* [EXERCISE BRIEF]: Where the records below have a line with "Romans", that line is to be copied.

* [Saved entries]:
※ ※ ※

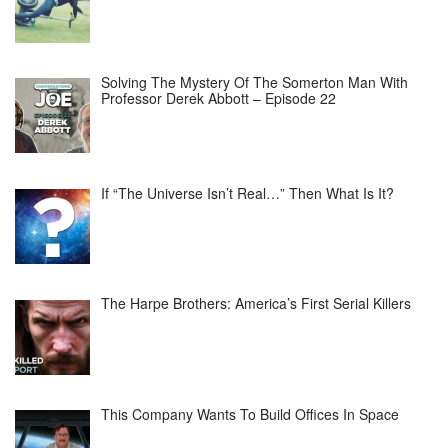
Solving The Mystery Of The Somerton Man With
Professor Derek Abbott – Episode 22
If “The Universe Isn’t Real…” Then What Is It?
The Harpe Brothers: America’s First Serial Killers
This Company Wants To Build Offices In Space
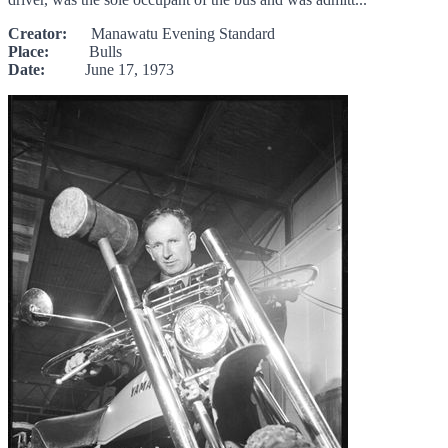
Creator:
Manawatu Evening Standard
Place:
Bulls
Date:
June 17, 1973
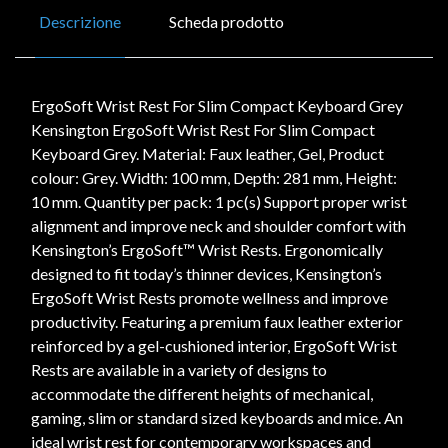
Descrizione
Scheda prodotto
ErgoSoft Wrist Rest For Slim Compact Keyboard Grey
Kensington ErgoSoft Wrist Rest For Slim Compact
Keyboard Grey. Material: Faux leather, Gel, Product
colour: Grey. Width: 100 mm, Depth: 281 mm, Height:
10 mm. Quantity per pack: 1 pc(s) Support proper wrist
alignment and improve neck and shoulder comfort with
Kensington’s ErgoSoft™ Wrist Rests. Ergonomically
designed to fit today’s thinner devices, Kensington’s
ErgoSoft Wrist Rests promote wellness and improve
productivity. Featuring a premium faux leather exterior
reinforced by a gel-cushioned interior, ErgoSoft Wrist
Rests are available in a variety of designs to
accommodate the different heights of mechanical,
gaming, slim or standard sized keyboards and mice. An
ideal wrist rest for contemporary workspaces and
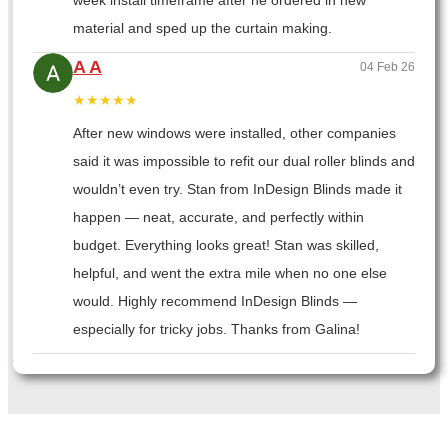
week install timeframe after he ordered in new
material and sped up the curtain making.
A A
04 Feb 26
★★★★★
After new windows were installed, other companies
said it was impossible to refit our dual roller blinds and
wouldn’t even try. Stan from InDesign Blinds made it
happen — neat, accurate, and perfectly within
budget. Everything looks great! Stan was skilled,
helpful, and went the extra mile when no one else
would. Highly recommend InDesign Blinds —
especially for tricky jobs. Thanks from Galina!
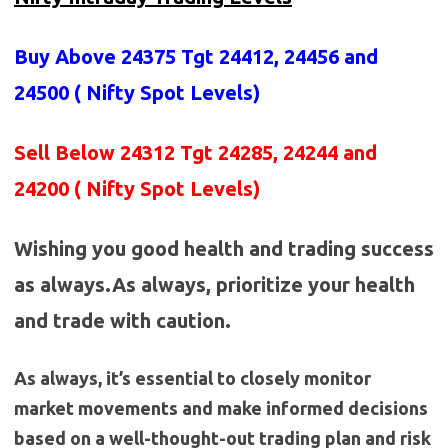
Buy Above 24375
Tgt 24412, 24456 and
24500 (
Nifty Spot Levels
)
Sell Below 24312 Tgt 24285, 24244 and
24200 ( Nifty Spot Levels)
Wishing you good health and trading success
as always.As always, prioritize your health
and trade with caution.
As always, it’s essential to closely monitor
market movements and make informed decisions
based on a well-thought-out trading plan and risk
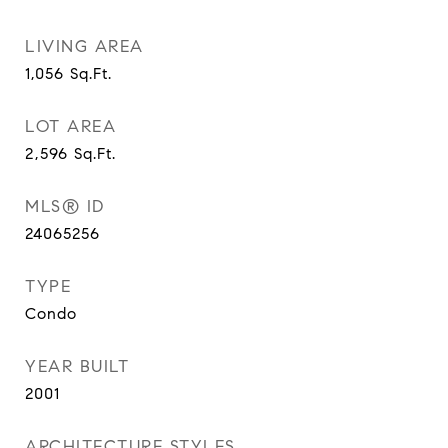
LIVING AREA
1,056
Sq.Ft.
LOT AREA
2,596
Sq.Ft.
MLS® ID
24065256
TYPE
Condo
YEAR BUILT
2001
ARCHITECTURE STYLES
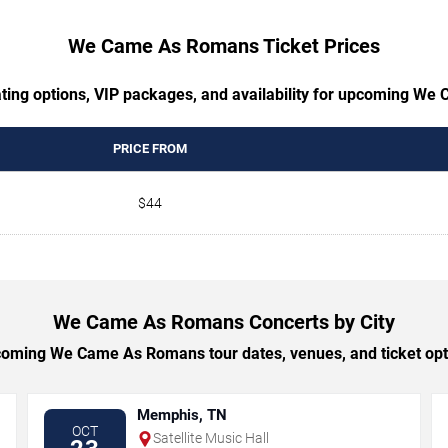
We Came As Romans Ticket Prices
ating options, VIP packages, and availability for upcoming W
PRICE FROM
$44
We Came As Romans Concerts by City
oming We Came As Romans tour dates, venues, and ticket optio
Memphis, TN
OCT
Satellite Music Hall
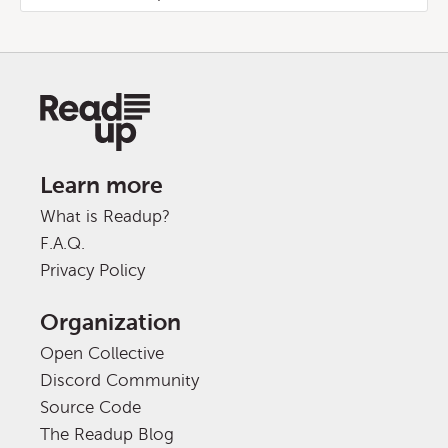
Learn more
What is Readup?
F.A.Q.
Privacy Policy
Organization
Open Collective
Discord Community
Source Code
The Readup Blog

※ ※ ※

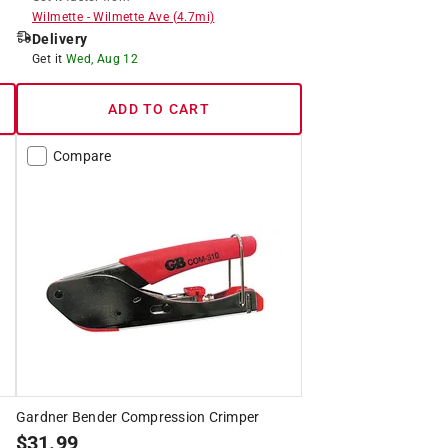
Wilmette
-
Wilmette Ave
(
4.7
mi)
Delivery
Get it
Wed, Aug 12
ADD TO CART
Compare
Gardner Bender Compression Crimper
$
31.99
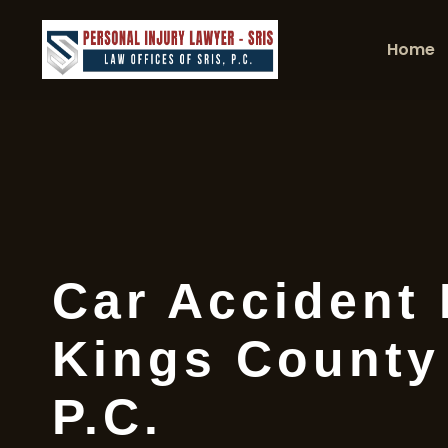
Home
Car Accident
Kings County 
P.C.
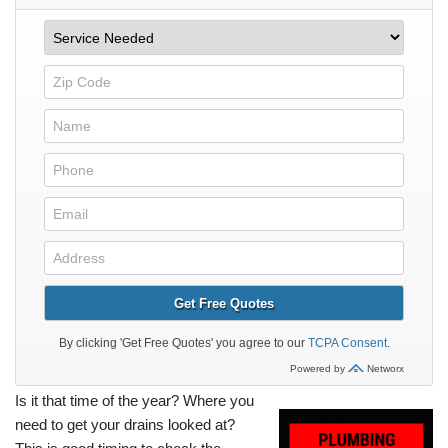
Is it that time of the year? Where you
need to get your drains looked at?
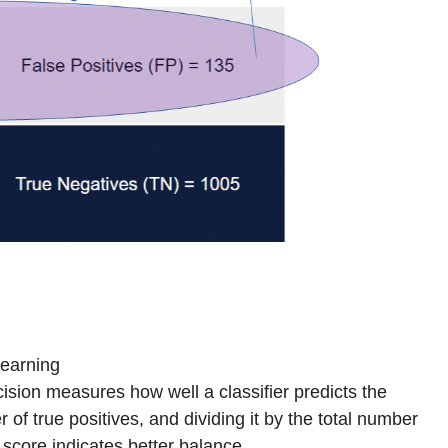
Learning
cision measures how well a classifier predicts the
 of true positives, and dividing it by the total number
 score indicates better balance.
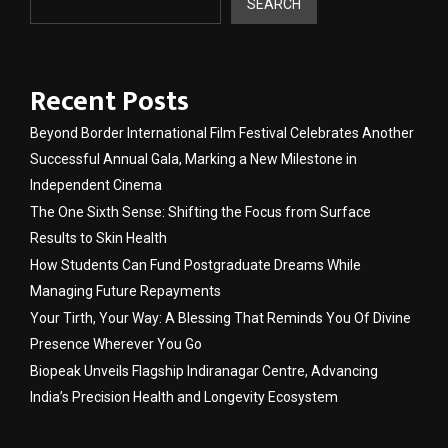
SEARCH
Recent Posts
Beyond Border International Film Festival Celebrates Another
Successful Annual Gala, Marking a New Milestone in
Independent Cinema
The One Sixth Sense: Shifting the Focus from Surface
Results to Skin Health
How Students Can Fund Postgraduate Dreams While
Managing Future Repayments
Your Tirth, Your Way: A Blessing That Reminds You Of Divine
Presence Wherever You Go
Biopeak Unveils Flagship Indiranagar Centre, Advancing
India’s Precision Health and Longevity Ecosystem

※ ※ ※

* [WRITTEN SOLUTION]:
We Came As Romans Ticket Prices
We Came As Romans Concerts by City
oming We Came As Romans tour dates, venues, and ticket optio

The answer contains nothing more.